A brick exterior for a home, chimney or wall can be beautiful but will require regular maintenance to keep it looking its best. Brick is renowned for its durability, and industry organization The Brick Industry stated brick has a 100-year life span. While it's true that brick can last for generations, that type of staying power is possible only with a bit of extra effort. Now that winter is finally fading, inspect your home's brickwork for any flaws and correct them before they become a more lasting issue. Here are tips on how best to maintain your home's brick elements:
Start with a visual inspection
A thorough visual inspection, like one administered during a home inspection, is the first step toward comprehensive brick maintenance. You will want to examine the brick surfaces around your home carefully and look for any gaps or other surface damage. Clearly, cracks in the bricks themselves are an issue, but they generally do not form unless the issue is severe. What you want to be most aware of is efflorescence. This is a white powder that forms on the surface of bricks. It can sometimes resemble whiskers.

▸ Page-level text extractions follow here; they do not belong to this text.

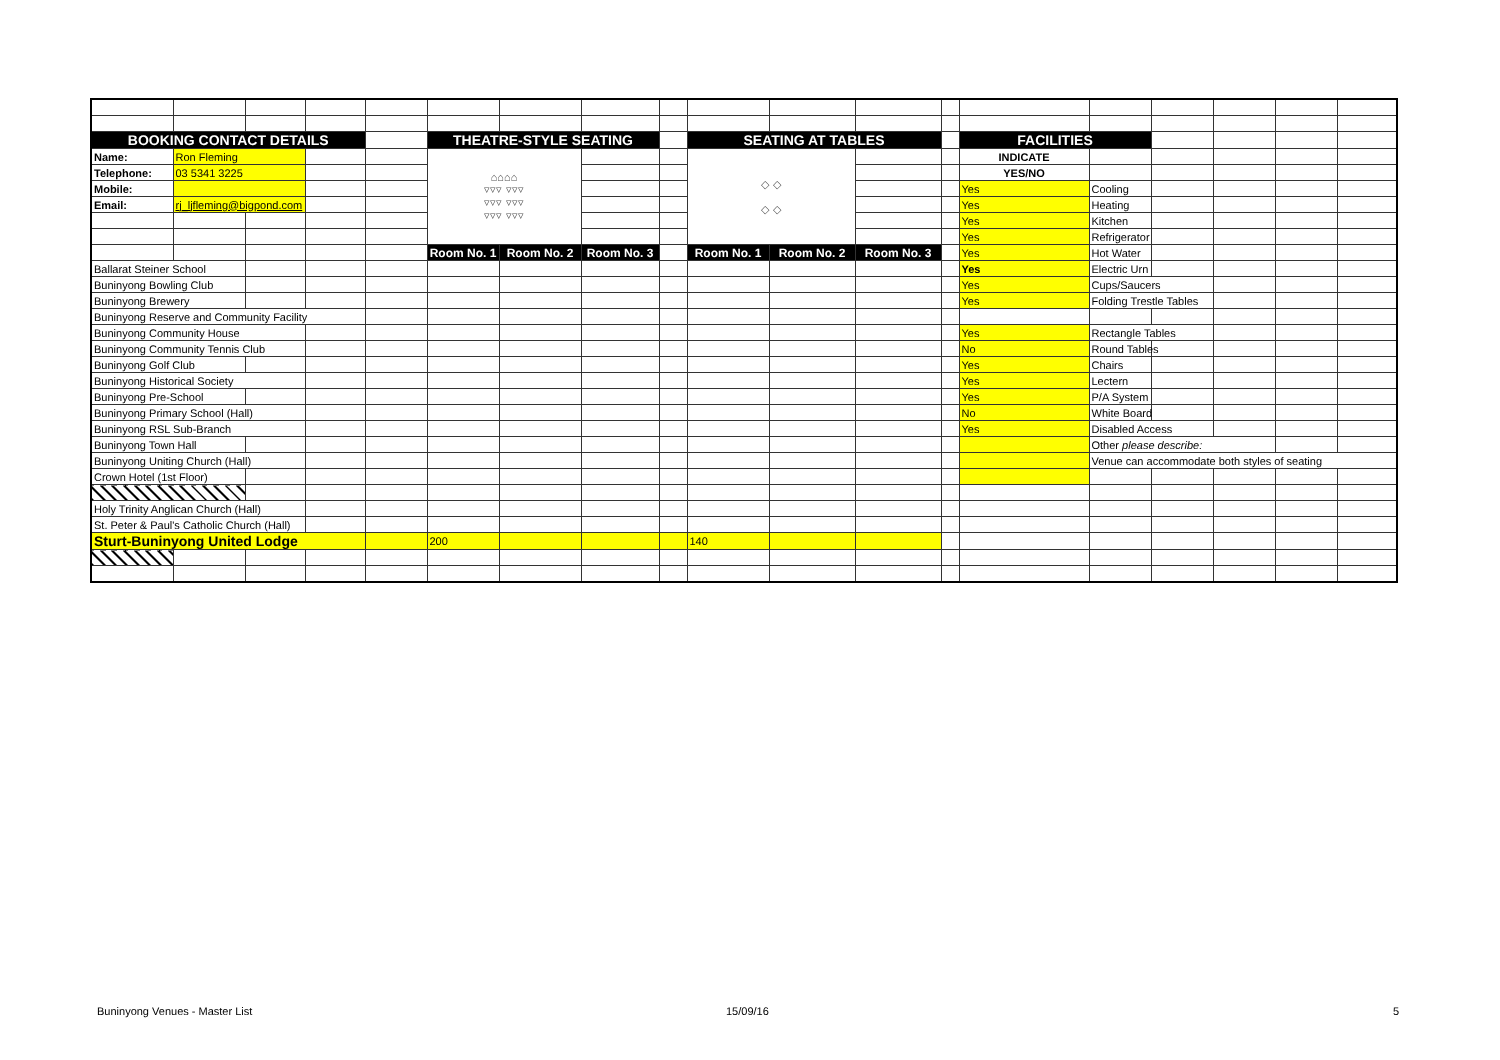| BOOKING CONTACT DETAILS | | | | | THEATRE-STYLE SEATING | | | | SEATING AT TABLES | | | | FACILITIES | | | | | |
| Name: | Ron Fleming | | | | ⌂⌂⌂⌂ ▿▿▿ ▿▿▿ ▿▿▿ ▿▿▿ ▿▿▿ ▿▿▿ | | | | ◇ ◇ ◇ ◇ | | | | INDICATE | | | | | |
| Telephone: | 03 5341 3225 | | | | | | | | | | | | YES/NO | | | | | |
| Mobile: | | | | | | | | | | | | | Yes | Cooling | | | | |
| Email: | rj_ljfleming@bigpond.com | | | | | | | | | | | | Yes | Heating | | | | |
| | | | | | | | | | | | | | Yes | Kitchen | | | | |
| | | | | | | | | | | | | | Yes | Refrigerator | | | | |
| | | | | | Room No. 1 | Room No. 2 | Room No. 3 | | Room No. 1 | Room No. 2 | Room No. 3 | | Yes | Hot Water | | | | |
| Ballarat Steiner School | | | | | | | | | | | | | Yes | Electric Urn | | | | |
| Buninyong Bowling Club | | | | | | | | | | | | | Yes | Cups/Saucers | | | | |
| Buninyong Brewery | | | | | | | | | | | | | Yes | Folding Trestle Tables | | | | |
| Buninyong Reserve and Community Facility | | | | | | | | | | | | | | | | | | |
| Buninyong Community House | | | | | | | | | | | | | Yes | Rectangle Tables | | | | |
| Buninyong Community Tennis Club | | | | | | | | | | | | | No | Round Tables | | | | |
| Buninyong Golf Club | | | | | | | | | | | | | Yes | Chairs | | | | |
| Buninyong Historical Society | | | | | | | | | | | | | Yes | Lectern | | | | |
| Buninyong Pre-School | | | | | | | | | | | | | Yes | P/A System | | | | |
| Buninyong Primary School (Hall) | | | | | | | | | | | | | No | White Board | | | | |
| Buninyong RSL Sub-Branch | | | | | | | | | | | | | Yes | Disabled Access | | | | |
| Buninyong Town Hall | | | | | | | | | | | | | | Other please describe: | | | | |
| Buninyong Uniting Church (Hall) | | | | | | | | | | | | | | Venue can accommodate both styles of seating | | | | |
| Crown Hotel (1st Floor) | | | | | | | | | | | | | | | | | | |
| Holy Trinity Anglican Church (Hall) | | | | | | | | | | | | | | | | | | |
| St. Peter & Paul's Catholic Church (Hall) | | | | | | | | | | | | | | | | | | |
| Sturt-Buninyong United Lodge | | | | | 200 | | | | 140 | | | | | | | | | |
Buninyong Venues - Master List 15/09/16 5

The efflorescent deposits are actually made of salt. They occur when salt dissolves into water that seeps into the bricks themselves. When this water eventually evaporates, the salt remains behind as a white dust. Efflorescence can ruin the appearance of a brick surface and indicates that the bricks are porous and allow some water to pass through. If bricks are holding water during a freeze, the water will expand inside the bricks, which can cause serious damage. If you see widespread efflorescence, contact a professional immediately.
Check the mortar
While you inspect the bricks, take time to check the mortar that sits between the individual bricks. This material is less durable than the bricks and more susceptible to the stresses imposed by the repeated freezes and thaws that take place throughout the year. Because mortar stabilizes the bricks in the wall, issues with this part of the surface can have major implications. It's possible for bricks to become unseated, which introduces the risk that they will fall out of place. Mortar can be repaired, but severe damage may require a bricklayer to replace an entire section of brick. Catch mortar issues early to keep the structure intact.
Look for leaks
If your home has brick walls, the exterior brick surface is the most important place to inspect, but you also want to check for signs of a leak inside the house. Sometimes, hairline cracks in the bricks or mortar allow small amounts of water to enter a home's walls. Even a tiny bit of water can lead to mold and structural issues, so take note of any leak warning signs.
Get rid of plants
Many people enjoy the appearance of an ivy-covered brick wall, and climbing plants can safely integrate into your brick surfaces. If you see other plants growing out of the bricks or mortar, however, get them removed immediately. Climbing plants do not push roots into the brick surface, but many other types of plant will worm their way into every nook and cranny. Over time, these roots will expand and slowly pry the mortar apart from the surrounding bricks.
This issue gets much worse if you leave it untreated because the holes created by plant roots offer a great entry point for water. Even a small amount of water inside a brick wall during a freeze will create lasting damage, so be proactive about pulling out plants.